Photograph by Quenest Harrington

Atlanta is the kind of city where you never know what gem might be hiding inside an industrial building, down a narrow street, across from a body shop. So perhaps you would not be surprised to learn that inside one such building, down one such street, and across from one such body shop exists a Honduran paradise.

When you walk through the door at Sebi’s Daughters at the MET Atlanta in Adair Park, you are immediately transported to a tropical forest, complete with mangroves climbing the walls, soothing music in the air, and the sounds of a gentle, burbling waterfall.

This spa and event space comes to us from Kellie Bowman, an entrepreneur and the daughter of the late Alfredo Darrington Bowman, a famed and sometimes controversial herbalist healer from Honduras who was known as Dr. Sebi. He was well known for creating the Dr. Sebi Diet, also called the Dr. Sebi Alkaline Diet, a plant-based eating regimen that focuses, she explains, on “the importance of whole foods, intracellular cleansing, along with learning how to eat and build more nutritious meals.”

Bowman, a nurse for more than 20 years, carries forward her father’s philosophies and approach with her company, which creates and sells all-natural body butters, gummies, soaps, and supplements. Sebi’s Daughters also offers by-appointment Pilates classes, spa treatments, and wellness consulting.

During my visit, I was given a tour of the two-story space, which features lush greenery, wood accents, and a room that honors Dr. Sebi with photos, mementos, and documents from his legal battles. He died in 2016 in Honduras while awaiting trial for money laundering but was seen as a healthcare hero to many, including celebrities like Michael Jackson and Lisa “Left Eye” Lopes. “We’re honoring him here,” Bowman says.

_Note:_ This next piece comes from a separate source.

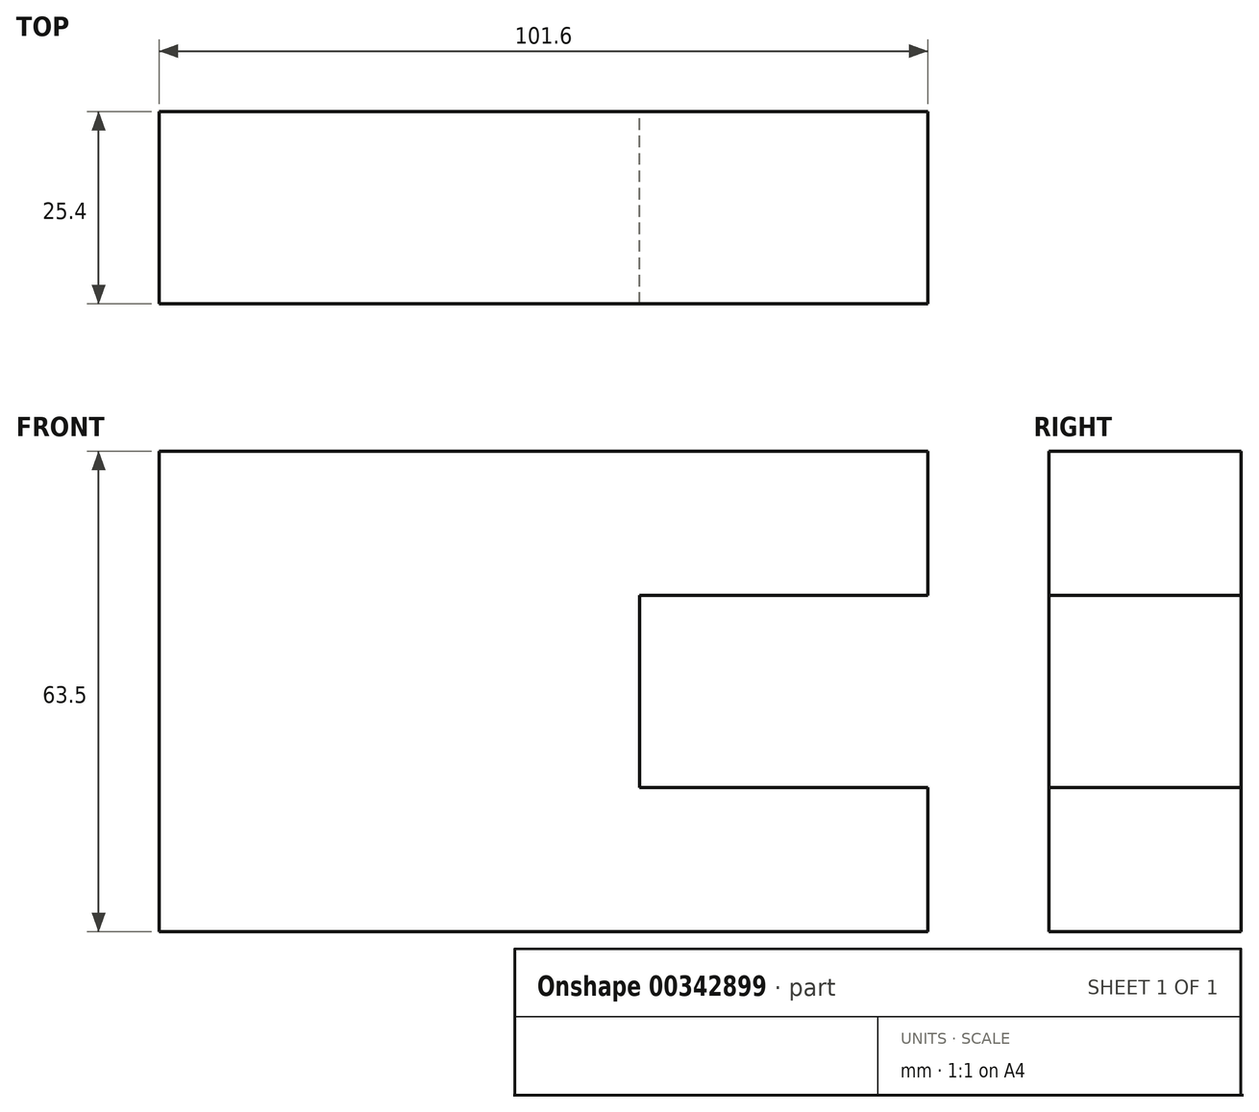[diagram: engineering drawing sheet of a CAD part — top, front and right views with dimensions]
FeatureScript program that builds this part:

After looking at photos from Honduras and a map of Dr. Sebi’s journey to the United States, I walked through an open, 2,500-square-foot area called the Honduran Experience (which can be rented through peerspace.com) with exposed pipes, columns, brick, and concrete. Then I went up the stairs to meet with my massage therapist, who wore a jaunty metal crown and dug into my tight muscles with just the right amount of pressure. Note for the shy: There’s not much privacy—just a few curtains—but it is not a busy place. I was there alone with the therapist and Bowman, and I felt completely at peace.

The treatment included stretching, which helped open up my tight hips, and energy work, during which the therapist spoke lovely affirmations that replayed in my head after I left. And though I hit traffic on the way home, I still held on to the Honduran Experience feeling of tropical nirvana.

This article appears in our May 2023 issue.